For as good as the Green Bay offense is, they’re about as top heavy a unit as there is in the NFL. Aaron Rodgers is the offense. He is the team. After him, the team at least has quality players at running back, tight end, line, and wide receiver. At most of those positions the depth is at least satisfactory, but the offensive line is another story. As the preseason has shown, after the starting five offensive lineman there is a significant dropoff. Expecting all five starters to start every game is like expecting the sun to rise in the west. For as good as Aaron is, he isn’t indestructible, and without a line to keep him upright and healthy we could be in for a long, or should I say short, season.
There is no hole on the Packers roster more glaring than outside linebacker. The additions of Ahmad Brooks and Chris Odom in the past week emphasize the weakness at the position.

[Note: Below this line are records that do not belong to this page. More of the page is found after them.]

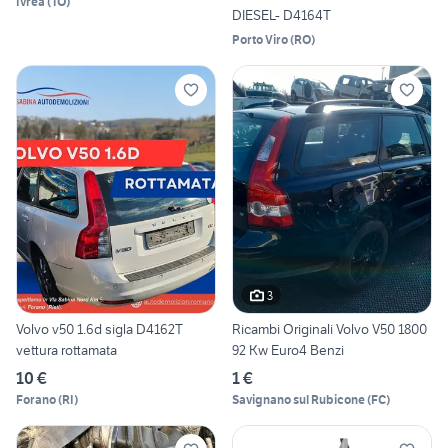
Ivrea
(
TO
)
DIESEL- D4164T
Porto Viro
(
RO
)
3
Volvo v50 1.6d sigla D4162T
Ricambi Originali Volvo V50 1800
vettura rottamata
92 Kw Euro4 Benzi
10 €
1 €
Forano
(
RI
)
Savignano sul Rubicone
(
FC
)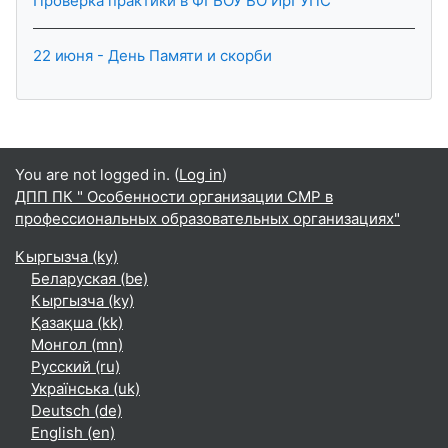
Проверка практики в ФГБОУ ВО ИрГУПС
22 июня - День Памяти и скорби
You are not logged in. (
Log in
)
ДПП ПК " Особенности организации СМР в
профессиональных образовательных организациях"
Кыргызча ‎(ky)‎
Беларуская ‎(be)‎
Кыргызча ‎(ky)‎
Қазақша ‎(kk)‎
Монгол ‎(mn)‎
Русский ‎(ru)‎
Українська ‎(uk)‎
Deutsch ‎(de)‎
English ‎(en)‎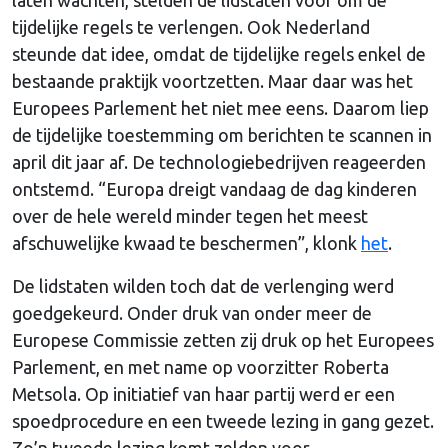
tijdelijke regels te verlengen. Ook Nederland
steunde dat idee, omdat de tijdelijke regels enkel de
bestaande praktijk voortzetten. Maar daar was het
Europees Parlement het niet mee eens. Daarom liep
de tijdelijke toestemming om berichten te scannen in
april dit jaar af. De technologiebedrijven reageerden
ontstemd. “Europa dreigt vandaag de dag kinderen
over de hele wereld minder tegen het meest
afschuwelijke kwaad te beschermen”, klonk
het
.
De lidstaten wilden toch dat de verlenging werd
goedgekeurd. Onder druk van onder meer de
Europese Commissie zetten zij druk op het Europees
Parlement, en met name op voorzitter Roberta
Metsola. Op initiatief van haar partij werd er een
spoedprocedure en een tweede lezing in gang gezet.
Zo’n tweede lezing komt zelden voor.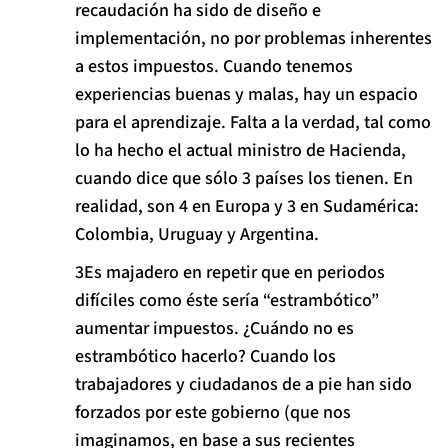
recaudación ha sido de diseño e
implementación, no por problemas inherentes
a estos impuestos. Cuando tenemos
experiencias buenas y malas, hay un espacio
para el aprendizaje. Falta a la verdad, tal como
lo ha hecho el actual ministro de Hacienda,
cuando dice que sólo 3 países los tienen. En
realidad, son 4 en Europa y 3 en Sudamérica:
Colombia, Uruguay y Argentina.
Es majadero en repetir que en periodos
difíciles como éste sería “estrambótico”
aumentar impuestos. ¿Cuándo no es
estrambótico hacerlo? Cuando los
trabajadores y ciudadanos de a pie han sido
forzados por este gobierno (que nos
imaginamos, en base a sus recientes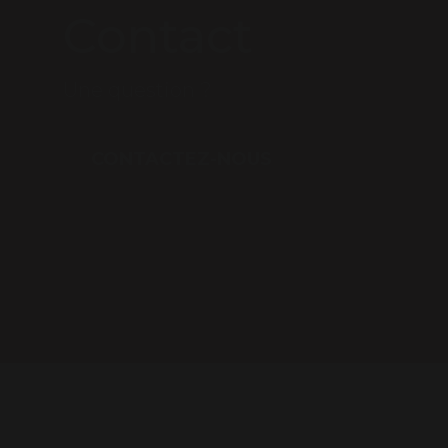
Contact
Une question ?
CONTACTEZ-NOUS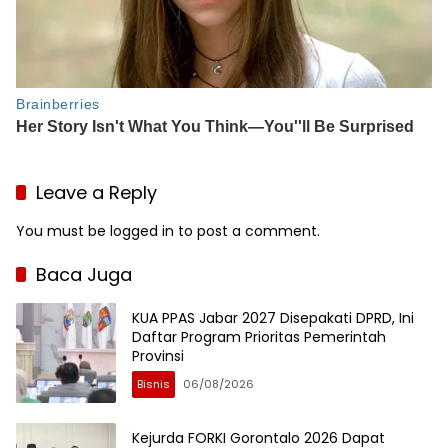
Leave a Reply
You must be
logged in
to post a comment.
Baca Juga
KUA PPAS Jabar 2027 Disepakati DPRD, Ini
Daftar Program Prioritas Pemerintah
Provinsi
Bisnis
06/08/2026
Kejurda FORKI Gorontalo 2026 Dapat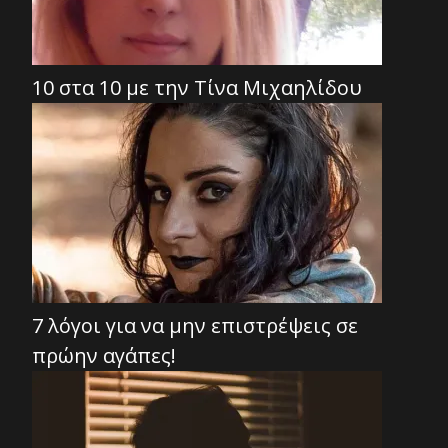
10 στα 10 με την Τίνα Μιχαηλίδου
7 λόγοι για να μην επιστρέψεις σε
πρώην αγάπες!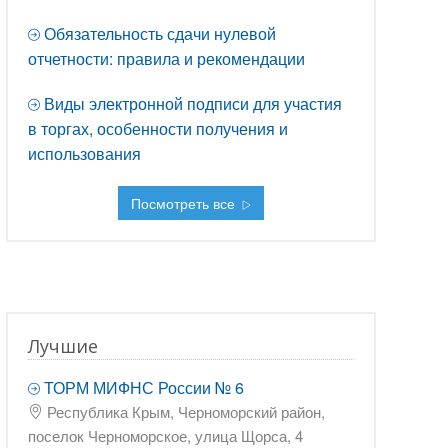
Обязательность сдачи нулевой
отчетности: правила и рекомендации
Виды электронной подписи для участия
в торгах, особенности получения и
использования
Посмотреть все
Лучшие
ТОРМ МИФНС России № 6
Республика Крым, Черноморский район,
поселок Черноморское, улица Щорса, 4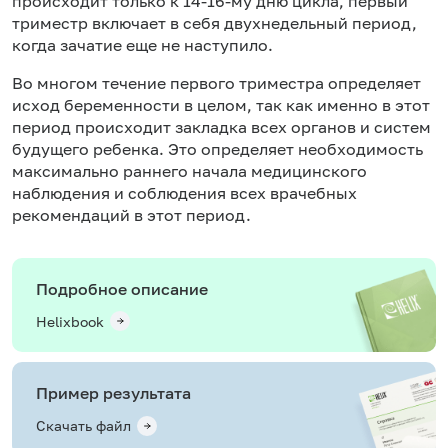
происходит только к 14-16-му дню цикла, первый
триместр включает в себя двухнедельный период,
когда зачатие еще не наступило.
Во многом течение первого триместра определяет
исход беременности в целом, так как именно в этот
период происходит закладка всех органов и систем
будущего ребенка. Это определяет необходимость
максимально раннего начала медицинского
наблюдения и соблюдения всех врачебных
рекомендаций в этот период.
Подробное описание
Helixbook
Пример результата
Скачать файл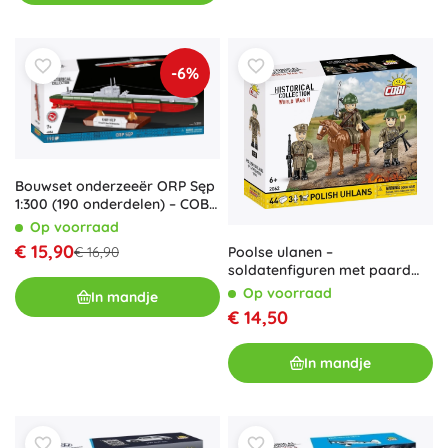
-6%
Bouwset onderzeeër ORP Sęp
1:300 (190 onderdelen) – COBI
Historical Collection
Op voorraad
€ 15,90
Poolse ulanen –
€ 16,90
soldatenfiguren met paard
(44 onderdelen)
Op voorraad
In mandje
€ 14,50
In mandje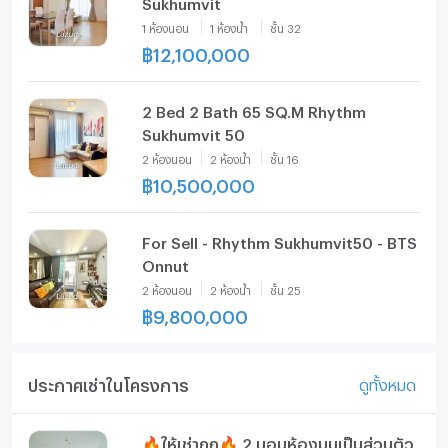
Sukhumvit
1
ห้องนอน
1
ห้องน้ำ
ชั้น
32
฿
12,100,000
2 Bed 2 Bath 65 SQ.M Rhythm
Sukhumvit 50
2
ห้องนอน
2
ห้องน้ำ
ชั้น
16
฿
10,500,000
For Sell - Rhythm Sukhumvit50 - BTS
Onnut
2
ห้องนอน
2
ห้องน้ำ
ชั้น
25
฿
9,800,000
ประกาศเช่าในโครงการ
ดูทั้งหมด
🔥ให้เช่าถูก🔥 2 นอนห้องมุมเป็นส่วนตัว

Behind Clay Matthews and Nick Perry, both of whom have long injury histories and dealt with injuries as recently as last week, there is little to be excited about. Rookie Vince Biegel is in danger of starting the season on the Physically Unable to Perform list, meaning he’ll miss at least six games. The secondary is much improved this year, but even the best secondaries in the league get burned when quarterbacks are given all the time in the world to get a pass off. A struggling pass rush could cripple the defense as much as the secondary did a year ago.
A struggling special teams is becoming a hallmark of the Packers. They have their third punter in as many years and again tried out a new long snapper before inevitably signing Brett Goode. Trevor Davis has shown promise in the return game, but coverage is ultimately the main area of concern. It’s a familiar sight for Packer fans, seeing a long return from an opposing team at a critical time in the game. Assuming the fresh back of rookies working special teams are an improvement on years past, this shouldn’t be an issue. With the history of struggles, it’s something to keep an eye on.
The Packers coaching is some of the best in the NFL. That being said, former players, such as Greg Jennings, have critiqued Mike McCarthy for a lack of killer instinct. It’s typical for the Packers to get up by two or three scores and then seemingly sit back and try to run out the clock, rather than keeping their foot on the gas and extend the lead. Like clockwork, the Packers, up 17, will run on first and second down for a combined two yards, then force a throw on third that everyone in the stadium can predict. Mike, we’re begging you, just keep doing what got you there. There’s no penalty for winning by too much, hell, there’s probably a bonus in it for you. Let Aaron and the offense do what they do for 60 minutes, not just 45.